|Prediction with Multi-Layer Perceptrons|
This applet illustrates the prediction capabilities of the multi-layer perceptrons. It allows to define an input signal on which prediction will be performed. The user can choose the number of input units, hidden units and output units, as well as the delay between the input series and the predicted output series. Then it is possible to observe interesting prediction properties.
The original applet was written by Olivier Michel.
Choose a function for prediction with the popup menu:
Choose the number of input units, outputs units. Choose a delta parameter for spacing the inputs and outputs units on the function. Then, choose the delay between input units and output units. Finally click on the "Init" button to see the positions of the units centered on the graph. Input unit are plotted in blue while output units are plotted in red.

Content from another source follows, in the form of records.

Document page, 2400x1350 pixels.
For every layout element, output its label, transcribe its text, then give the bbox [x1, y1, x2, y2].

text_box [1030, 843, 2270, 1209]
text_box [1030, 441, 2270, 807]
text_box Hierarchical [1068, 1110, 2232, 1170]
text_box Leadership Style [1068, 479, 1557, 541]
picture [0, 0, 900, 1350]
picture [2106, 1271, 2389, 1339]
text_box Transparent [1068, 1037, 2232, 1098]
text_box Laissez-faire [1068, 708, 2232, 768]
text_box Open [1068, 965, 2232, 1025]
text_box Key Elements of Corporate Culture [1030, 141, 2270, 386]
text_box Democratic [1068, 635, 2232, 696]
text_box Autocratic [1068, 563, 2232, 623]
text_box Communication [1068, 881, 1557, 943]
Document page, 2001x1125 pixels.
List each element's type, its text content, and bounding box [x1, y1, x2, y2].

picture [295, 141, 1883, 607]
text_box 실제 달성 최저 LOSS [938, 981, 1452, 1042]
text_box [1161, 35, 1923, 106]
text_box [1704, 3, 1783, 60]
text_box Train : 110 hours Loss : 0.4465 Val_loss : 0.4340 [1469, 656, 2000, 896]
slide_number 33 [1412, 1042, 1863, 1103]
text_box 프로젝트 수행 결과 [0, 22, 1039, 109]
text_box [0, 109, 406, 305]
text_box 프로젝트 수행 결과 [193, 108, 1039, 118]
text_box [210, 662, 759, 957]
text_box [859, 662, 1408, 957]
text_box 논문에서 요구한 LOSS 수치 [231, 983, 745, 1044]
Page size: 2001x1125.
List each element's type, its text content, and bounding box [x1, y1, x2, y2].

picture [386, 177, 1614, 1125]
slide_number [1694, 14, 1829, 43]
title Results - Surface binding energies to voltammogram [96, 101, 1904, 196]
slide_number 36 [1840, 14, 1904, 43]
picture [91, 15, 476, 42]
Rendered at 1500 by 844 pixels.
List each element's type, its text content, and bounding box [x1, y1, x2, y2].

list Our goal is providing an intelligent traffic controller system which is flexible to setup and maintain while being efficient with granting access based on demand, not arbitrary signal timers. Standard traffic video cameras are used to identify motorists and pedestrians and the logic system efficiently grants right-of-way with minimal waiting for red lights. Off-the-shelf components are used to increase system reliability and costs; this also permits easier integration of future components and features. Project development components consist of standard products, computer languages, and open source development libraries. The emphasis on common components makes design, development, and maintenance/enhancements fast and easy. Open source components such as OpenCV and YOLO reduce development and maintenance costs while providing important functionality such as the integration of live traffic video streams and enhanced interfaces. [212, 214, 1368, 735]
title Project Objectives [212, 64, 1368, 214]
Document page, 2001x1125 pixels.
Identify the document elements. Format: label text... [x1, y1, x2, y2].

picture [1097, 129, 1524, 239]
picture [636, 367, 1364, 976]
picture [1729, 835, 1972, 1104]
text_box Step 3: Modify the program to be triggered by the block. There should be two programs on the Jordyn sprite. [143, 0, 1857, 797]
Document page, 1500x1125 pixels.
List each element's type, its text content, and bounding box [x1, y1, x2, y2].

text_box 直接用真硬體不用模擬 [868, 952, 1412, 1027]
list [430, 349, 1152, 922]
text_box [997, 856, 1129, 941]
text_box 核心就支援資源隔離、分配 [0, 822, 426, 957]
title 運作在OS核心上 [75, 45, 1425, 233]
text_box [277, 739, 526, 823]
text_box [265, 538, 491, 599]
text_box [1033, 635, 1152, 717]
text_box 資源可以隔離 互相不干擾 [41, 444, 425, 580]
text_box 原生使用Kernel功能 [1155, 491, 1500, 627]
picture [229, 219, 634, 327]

During learning and testing, inputs and output are choosen anywhere within the range [0;1]. The algorithm first compute the range between the first input and last output. Then, this range is gradually "slided" with 100 iterations on the [0;1] space starting from 0 until the end of the range reaches 1.
You can play by clicking with the mouse on the graph and change the position of the first input unit on the graph (this doesn't change anything to the learning process, but only on the display). Then, you will see the response of the neural network (red points) to the specified input.
Learning is performed over the range [0;1]. The range [1;2] can be used for testing the generalization capabilities of the networks.